这是在没有 RLS 的情况下“手动”完成的相同查询以进行比较。这次没有 seq 扫描,性能明显更好(尤其是在更大的数据集上运行时)

database> set jwt.claims.user_id to '2222';
database> explain analyze verbose
    select first_name, last_name
    from users
    where exists (
       select 1
       from user_access_pairs
       where
         id1 = current_setting('jwt.claims.user_id'::text, true)::integer
         and id2 = users.id
     )

+---------------------------------------------------------------------------------------------------------------------------------------------+
| QUERY PLAN                                                                                                                                  |
|---------------------------------------------------------------------------------------------------------------------------------------------|
| Nested Loop  (cost=4.59..27.86 rows=2 width=14) (actual time=0.020..0.033 rows=2 loops=1)                                                   |
|   Output: users.first_name, users.last_name                                                                                                 |
|   Inner Unique: true                                                                                                                        |
|   ->  Bitmap Heap Scan on public.user_access_pairs  (cost=4.31..11.26 rows=2 width=4) (actual time=0.013..0.016 rows=2 loops=1)             |
|         Output: user_access_pairs.id1, user_access_pairs.id2                                                                                |
|         Recheck Cond: (user_access_pairs.id1 = (current_setting('jwt.claims.user_id'::text, true))::integer)                                |
|         Heap Blocks: exact=2                                                                                                                |
|         ->  Bitmap Index Scan on index_user_access_pairs_on_id1  (cost=0.00..4.31 rows=2 width=0) (actual time=0.010..0.010 rows=2 loops=1) |
|               Index Cond: (user_access_pairs.id1 = (current_setting('jwt.claims.user_id'::text, true))::integer)                            |
|   ->  Index Scan using users_pkey on public.users  (cost=0.28..8.30 rows=1 width=18) (actual time=0.006..0.006 rows=1 loops=2)              |
|         Output: users.id, users.email, users.encrypted_password, users.first_name, users.last_name, users.roles_mask                        |
|         Index Cond: (users.id = user_access_pairs.id2)                                                                                      |
| Planning Time: 0.464 ms                                                                                                                     |
| Execution Time: 0.075 ms                                                                                                                    |
+---------------------------------------------------------------------------------------------------------------------------------------------+
Run Code Online (Sandbox Code Playgroud)

我会猜到查询计划器会将这两个查询视为相同的。为什么它们不同,可以做些什么来避免 seq 扫描?

小智 6

The reason why you are not seeing the same plan as the seemingly equivalent query without the RLS policy is that subquery pullup is happening before RLS policies are taken into account. This is a planner quirk.
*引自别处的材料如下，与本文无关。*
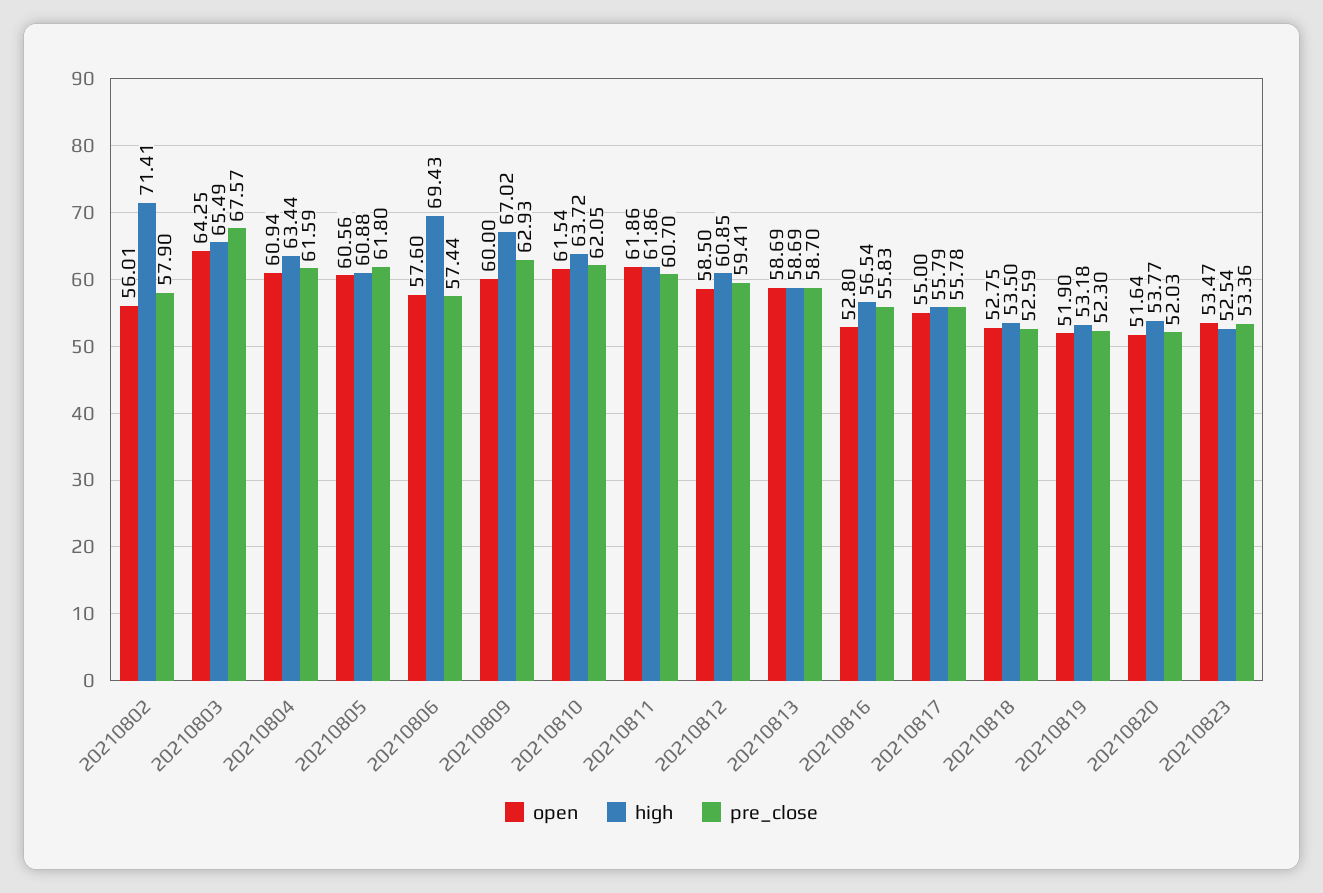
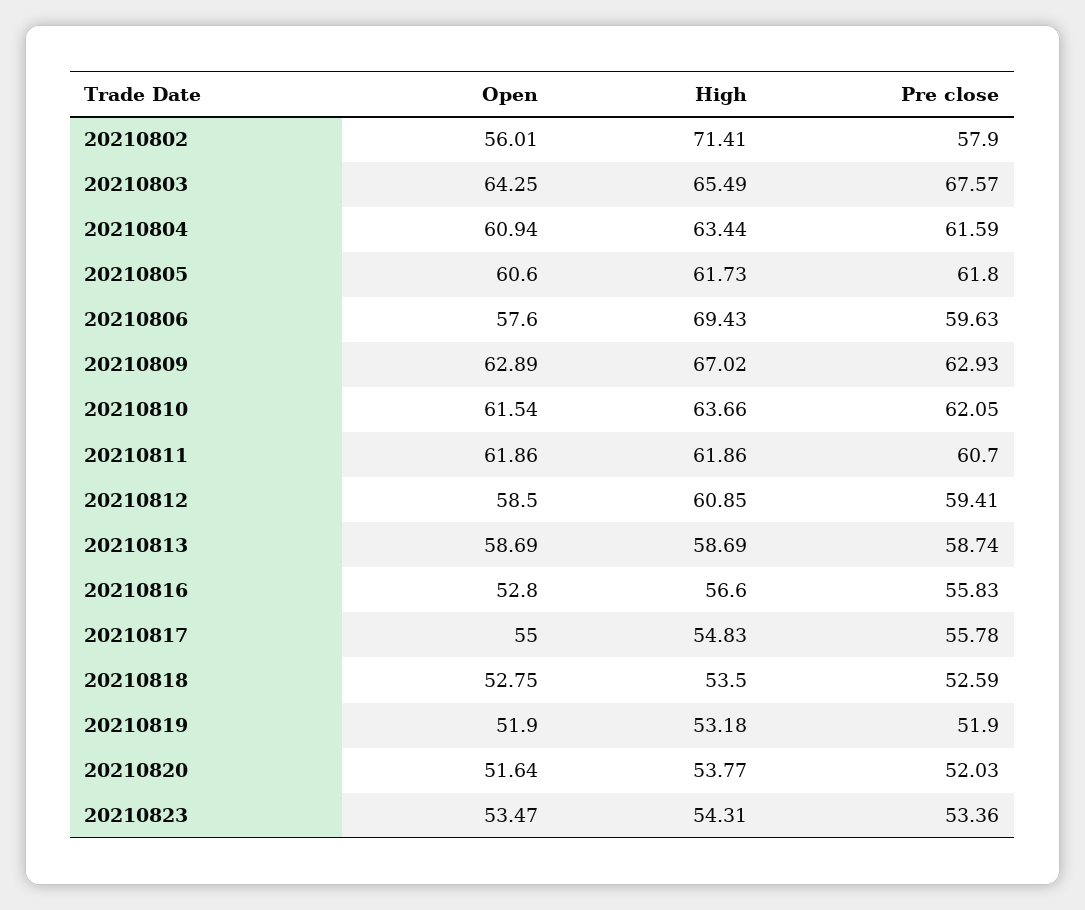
open, 20210805: 60.56 -> 60.6
high, 20210805: 60.88 -> 61.73
pre_close, 20210806: 57.44 -> 59.63
open, 20210809: 60 -> 62.89
high, 20210810: 63.72 -> 63.66
pre_close, 20210813: 58.7 -> 58.74
high, 20210816: 56.54 -> 56.6
high, 20210817: 55.79 -> 54.83
pre_close, 20210819: 52.3 -> 51.9
high, 20210823: 52.54 -> 54.31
To summarize, RLS policies in combination with subqueries are unfortunately not each other friends performance-wise.

For your information, a similar manifestation can be seen when comparing the following two queries:

SELECT ... FROM my_table WHERE                     EXISTS(SELECT ...);
SELECT ... FROM my_table WHERE CASE WHEN true THEN EXISTS(SELECT ...) END;
Run Code Online (Sandbox Code Playgroud)

Here, while both queries are equivalent, the second query results in a (hashed) subplan for the subquery, because the folding of the unnecessary CASE WHEN true is done after subquery pullup.

Disclaimer: I got this information from RhodiumToad on IRC #postgresql, but explained/simplified it in my own words.